====== Выбранный фрагмент ======
Плохо это было или хорошо, что государство тогда действительно всерьез занималось авиацией, рассудит история. Но то, что в 70-е наша авиация достигла своего расцвета, не вызывает сомнений. И уже когда страна катилась, и когда Союз совсем развалился, – авиация России, уже будучи бизнесом, все еще сохраняла положительную инерцию, набранную в эти благословенные для полетов годы. На ней, на инерции этой, бизнес держался в 90-е годы и даже в начале двадцать первого века. А потом к чертовой матери полетели все старые принципы и наработки, а организация и перипетии вокруг полетов стали полууголовными, причем, до такой степени, что прокуратура сует в них нос теперь уже по любому, самому незначительному поводу.

Одни только старые летчики могут сравнить и оценить, как было тогда и как оно оборачивается сейчас.
====== Исходные данные ======
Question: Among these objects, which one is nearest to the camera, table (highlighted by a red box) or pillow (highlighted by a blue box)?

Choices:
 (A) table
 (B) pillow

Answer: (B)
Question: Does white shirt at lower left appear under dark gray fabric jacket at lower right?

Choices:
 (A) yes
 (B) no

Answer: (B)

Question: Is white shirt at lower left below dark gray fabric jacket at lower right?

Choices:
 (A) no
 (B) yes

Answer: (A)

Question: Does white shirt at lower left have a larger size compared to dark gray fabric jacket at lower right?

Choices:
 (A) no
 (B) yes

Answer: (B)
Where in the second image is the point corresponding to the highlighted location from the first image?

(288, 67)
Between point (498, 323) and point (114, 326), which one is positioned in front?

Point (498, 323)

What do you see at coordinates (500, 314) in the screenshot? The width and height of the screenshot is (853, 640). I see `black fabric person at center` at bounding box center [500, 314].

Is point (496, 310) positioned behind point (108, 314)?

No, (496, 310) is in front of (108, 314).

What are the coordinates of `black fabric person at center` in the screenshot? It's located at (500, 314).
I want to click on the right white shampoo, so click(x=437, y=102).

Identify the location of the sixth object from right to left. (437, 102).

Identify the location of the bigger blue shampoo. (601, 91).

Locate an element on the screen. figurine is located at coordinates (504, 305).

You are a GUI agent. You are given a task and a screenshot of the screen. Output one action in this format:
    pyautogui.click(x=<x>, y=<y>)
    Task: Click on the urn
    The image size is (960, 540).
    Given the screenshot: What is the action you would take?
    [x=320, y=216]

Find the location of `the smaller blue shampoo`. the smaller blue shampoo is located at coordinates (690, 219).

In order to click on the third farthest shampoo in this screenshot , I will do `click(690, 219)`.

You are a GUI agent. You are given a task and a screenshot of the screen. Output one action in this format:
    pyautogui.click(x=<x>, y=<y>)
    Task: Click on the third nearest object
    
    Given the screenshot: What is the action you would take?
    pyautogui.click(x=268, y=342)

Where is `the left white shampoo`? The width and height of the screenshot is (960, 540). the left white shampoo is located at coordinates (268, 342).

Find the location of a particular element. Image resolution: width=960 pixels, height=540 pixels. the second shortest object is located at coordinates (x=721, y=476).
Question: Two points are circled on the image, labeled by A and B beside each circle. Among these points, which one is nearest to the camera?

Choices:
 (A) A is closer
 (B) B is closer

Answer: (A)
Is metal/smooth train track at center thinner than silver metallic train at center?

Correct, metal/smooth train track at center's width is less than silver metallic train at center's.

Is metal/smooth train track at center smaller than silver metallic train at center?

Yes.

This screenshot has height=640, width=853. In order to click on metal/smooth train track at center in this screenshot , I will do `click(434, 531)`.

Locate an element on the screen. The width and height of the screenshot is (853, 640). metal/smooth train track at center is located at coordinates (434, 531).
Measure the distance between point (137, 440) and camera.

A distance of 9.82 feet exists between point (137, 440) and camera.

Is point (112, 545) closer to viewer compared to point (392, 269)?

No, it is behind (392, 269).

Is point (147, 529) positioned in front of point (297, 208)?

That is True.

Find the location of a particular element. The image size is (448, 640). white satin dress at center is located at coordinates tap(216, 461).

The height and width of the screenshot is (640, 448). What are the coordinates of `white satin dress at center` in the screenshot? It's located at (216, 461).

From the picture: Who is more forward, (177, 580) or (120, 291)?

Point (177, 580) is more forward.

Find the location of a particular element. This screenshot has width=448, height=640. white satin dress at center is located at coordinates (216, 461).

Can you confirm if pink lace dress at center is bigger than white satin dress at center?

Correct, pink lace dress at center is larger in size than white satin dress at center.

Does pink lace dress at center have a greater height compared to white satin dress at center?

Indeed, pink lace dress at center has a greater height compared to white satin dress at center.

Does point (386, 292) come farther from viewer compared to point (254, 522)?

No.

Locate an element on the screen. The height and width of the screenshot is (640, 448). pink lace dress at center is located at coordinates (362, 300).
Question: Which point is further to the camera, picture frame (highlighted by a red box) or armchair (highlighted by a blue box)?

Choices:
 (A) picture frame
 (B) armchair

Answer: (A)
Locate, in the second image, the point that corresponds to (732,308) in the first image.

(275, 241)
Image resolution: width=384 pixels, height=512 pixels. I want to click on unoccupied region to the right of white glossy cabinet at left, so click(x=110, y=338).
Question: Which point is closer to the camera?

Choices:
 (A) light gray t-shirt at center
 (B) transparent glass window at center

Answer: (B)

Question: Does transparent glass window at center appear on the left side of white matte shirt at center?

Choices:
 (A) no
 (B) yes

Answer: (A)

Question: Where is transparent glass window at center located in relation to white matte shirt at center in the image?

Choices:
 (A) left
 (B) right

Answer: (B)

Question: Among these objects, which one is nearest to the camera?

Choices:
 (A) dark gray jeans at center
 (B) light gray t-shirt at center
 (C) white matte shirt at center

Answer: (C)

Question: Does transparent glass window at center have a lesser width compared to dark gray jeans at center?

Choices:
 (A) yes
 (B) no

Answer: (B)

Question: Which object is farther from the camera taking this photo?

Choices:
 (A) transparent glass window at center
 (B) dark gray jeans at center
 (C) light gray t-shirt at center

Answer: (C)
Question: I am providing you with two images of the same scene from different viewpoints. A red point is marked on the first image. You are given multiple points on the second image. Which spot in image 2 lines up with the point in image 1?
======
Условие задачи 1:
Извлеките из фрагмента об авиации точный отрывок: начните со слов «Плохо это было» и остановитесь после слов «оно оборачивается сейчас.».
Условие задачи 2:
Пожалуйста, изложите суть фрагмента об авиации в двух предложениях.

Ответ на задание 1:
Плохо это было или хорошо, что государство тогда действительно всерьез занималось авиацией, рассудит история. Но то, что в 70-е наша авиация достигла своего расцвета, не вызывает сомнений. И уже когда страна катилась, и когда Союз совсем развалился, – авиация России, уже будучи бизнесом, все еще сохраняла положительную инерцию, набранную в эти благословенные для полетов годы. На ней, на инерции этой, бизнес держался в 90-е годы и даже в начале двадцать первого века. А потом к чертовой матери полетели все старые принципы и наработки, а организация и перипетии вокруг полетов стали полууголовными, причем, до такой степени, что прокуратура сует в них нос теперь уже по любому, самому незначительному поводу.

Одни только старые летчики могут сравнить и оценить, как было тогда и как оно оборачивается сейчас.

Ответ на задание 2:
В 70-е годы, когда государство всерьез занималось авиацией, она достигла расцвета, и набранная тогда инерция поддерживала авиационный бизнес России в 90-е и в начале двадцать первого века. Затем старые принципы и наработки были утрачены, организация полетов стала полууголовной, и сравнить прежнее с нынешним могут только старые летчики.